Exercise prompt
Retype the lines below character for character, leaving the picture out of your answer.

Material to process
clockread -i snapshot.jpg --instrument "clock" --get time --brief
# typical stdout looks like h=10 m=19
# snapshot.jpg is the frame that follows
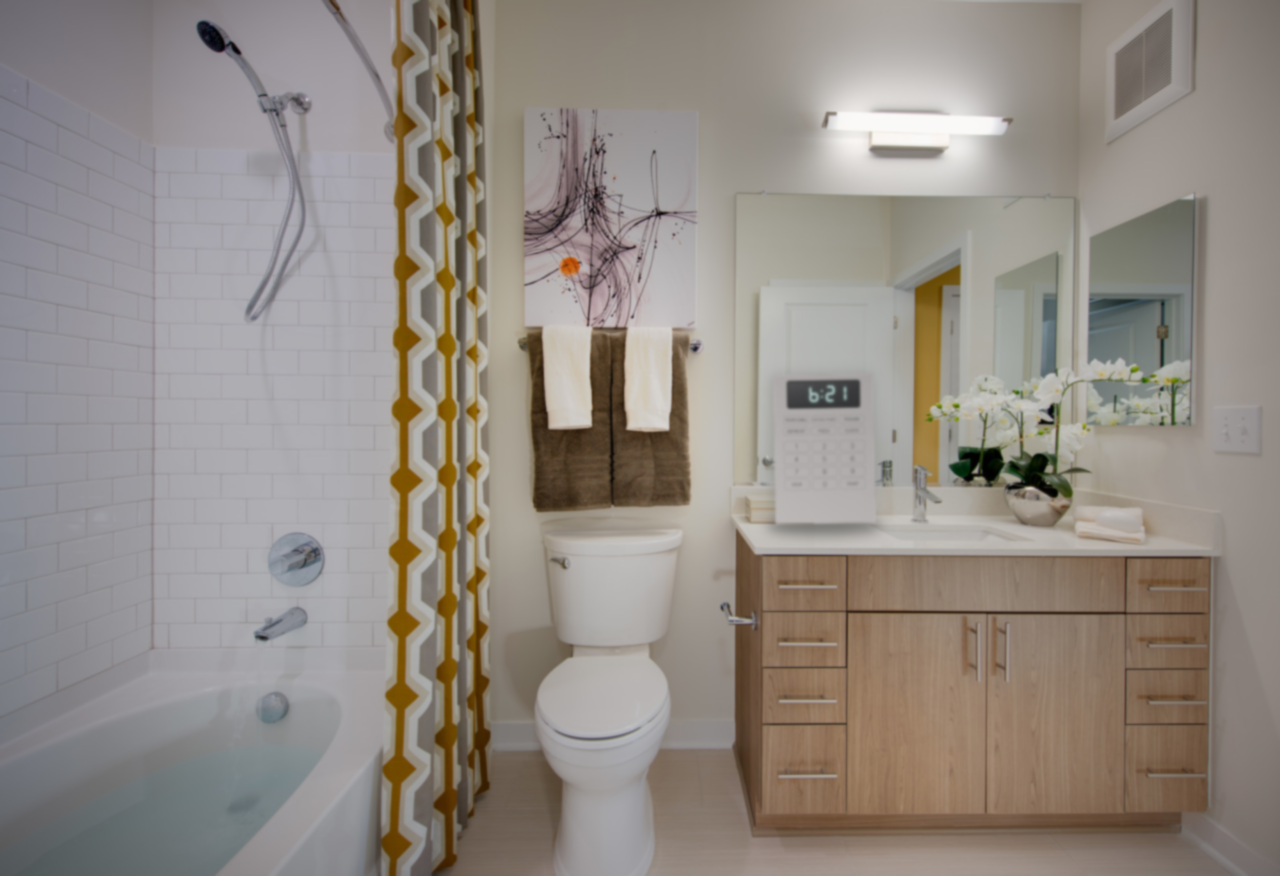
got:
h=6 m=21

Final result
clockread -i snapshot.jpg --instrument "clock" --get time --brief
# typical stdout looks like h=10 m=19
# snapshot.jpg is the frame that follows
got:
h=6 m=21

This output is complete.